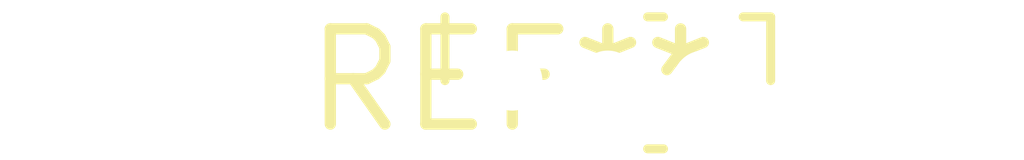
<source format=kicad_pcb>
(kicad_pcb (version 20240108) (generator pcbnew)

  (general
    (thickness 1.6)
  )

  (paper "A4")
  (layers
    (0 "F.Cu" signal)
    (31 "B.Cu" signal)
    (32 "B.Adhes" user "B.Adhesive")
    (33 "F.Adhes" user "F.Adhesive")
    (34 "B.Paste" user)
    (35 "F.Paste" user)
    (36 "B.SilkS" user "B.Silkscreen")
    (37 "F.SilkS" user "F.Silkscreen")
    (38 "B.Mask" user)
    (39 "F.Mask" user)
    (40 "Dwgs.User" user "User.Drawings")
    (41 "Cmts.User" user "User.Comments")
    (42 "Eco1.User" user "User.Eco1")
    (43 "Eco2.User" user "User.Eco2")
    (44 "Edge.Cuts" user)
    (45 "Margin" user)
    (46 "B.CrtYd" user "B.Courtyard")
    (47 "F.CrtYd" user "F.Courtyard")
    (48 "B.Fab" user)
    (49 "F.Fab" user)
    (50 "User.1" user)
    (51 "User.2" user)
    (52 "User.3" user)
    (53 "User.4" user)
    (54 "User.5" user)
    (55 "User.6" user)
    (56 "User.7" user)
    (57 "User.8" user)
    (58 "User.9" user)
  )

  (setup
    (pad_to_mask_clearance 0)
    (pcbplotparams
      (layerselection 0x00010fc_ffffffff)
      (plot_on_all_layers_selection 0x0000000_00000000)
      (disableapertmacros false)
      (usegerberextensions false)
      (usegerberattributes false)
      (usegerberadvancedattributes false)
      (creategerberjobfile false)
      (dashed_line_dash_ratio 12.000000)
      (dashed_line_gap_ratio 3.000000)
      (svgprecision 4)
      (plotframeref false)
      (viasonmask false)
      (mode 1)
      (useauxorigin false)
      (hpglpennumber 1)
      (hpglpenspeed 20)
      (hpglpendiameter 15.000000)
      (dxfpolygonmode false)
      (dxfimperialunits false)
      (dxfusepcbnewfont false)
      (psnegative false)
      (psa4output false)
      (plotreference false)
      (plotvalue false)
      (plotinvisibletext false)
      (sketchpadsonfab false)
      (subtractmaskfromsilk false)
      (outputformat 1)
      (mirror false)
      (drillshape 1)
      (scaleselection 1)
      (outputdirectory "")
    )
  )

  (net 0 "")

  (footprint "Allegro_SIP-3" (layer "F.Cu") (at 0 0))

)

</source>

· · · ·

### Instruction
Pictures stay out of the answer; the rest of the listing above is returned exactly.

### Output
<source format=kicad_pcb>
(kicad_pcb (version 20240108) (generator pcbnew)

  (general
    (thickness 1.6)
  )

  (paper "A4")
  (layers
    (0 "F.Cu" signal)
    (31 "B.Cu" signal)
    (32 "B.Adhes" user "B.Adhesive")
    (33 "F.Adhes" user "F.Adhesive")
    (34 "B.Paste" user)
    (35 "F.Paste" user)
    (36 "B.SilkS" user "B.Silkscreen")
    (37 "F.SilkS" user "F.Silkscreen")
    (38 "B.Mask" user)
    (39 "F.Mask" user)
    (40 "Dwgs.User" user "User.Drawings")
    (41 "Cmts.User" user "User.Comments")
    (42 "Eco1.User" user "User.Eco1")
    (43 "Eco2.User" user "User.Eco2")
    (44 "Edge.Cuts" user)
    (45 "Margin" user)
    (46 "B.CrtYd" user "B.Courtyard")
    (47 "F.CrtYd" user "F.Courtyard")
    (48 "B.Fab" user)
    (49 "F.Fab" user)
    (50 "User.1" user)
    (51 "User.2" user)
    (52 "User.3" user)
    (53 "User.4" user)
    (54 "User.5" user)
    (55 "User.6" user)
    (56 "User.7" user)
    (57 "User.8" user)
    (58 "User.9" user)
  )

  (setup
    (pad_to_mask_clearance 0)
    (pcbplotparams
      (layerselection 0x00010fc_ffffffff)
      (plot_on_all_layers_selection 0x0000000_00000000)
      (disableapertmacros false)
      (usegerberextensions false)
      (usegerberattributes false)
      (usegerberadvancedattributes false)
      (creategerberjobfile false)
      (dashed_line_dash_ratio 12.000000)
      (dashed_line_gap_ratio 3.000000)
      (svgprecision 4)
      (plotframeref false)
      (viasonmask false)
      (mode 1)
      (useauxorigin false)
      (hpglpennumber 1)
      (hpglpenspeed 20)
      (hpglpendiameter 15.000000)
      (dxfpolygonmode false)
      (dxfimperialunits false)
      (dxfusepcbnewfont false)
      (psnegative false)
      (psa4output false)
      (plotreference false)
      (plotvalue false)
      (plotinvisibletext false)
      (sketchpadsonfab false)
      (subtractmaskfromsilk false)
      (outputformat 1)
      (mirror false)
      (drillshape 1)
      (scaleselection 1)
      (outputdirectory "")
    )
  )

  (net 0 "")

  (footprint "Allegro_SIP-3" (layer "F.Cu") (at 0 0))

)

</source>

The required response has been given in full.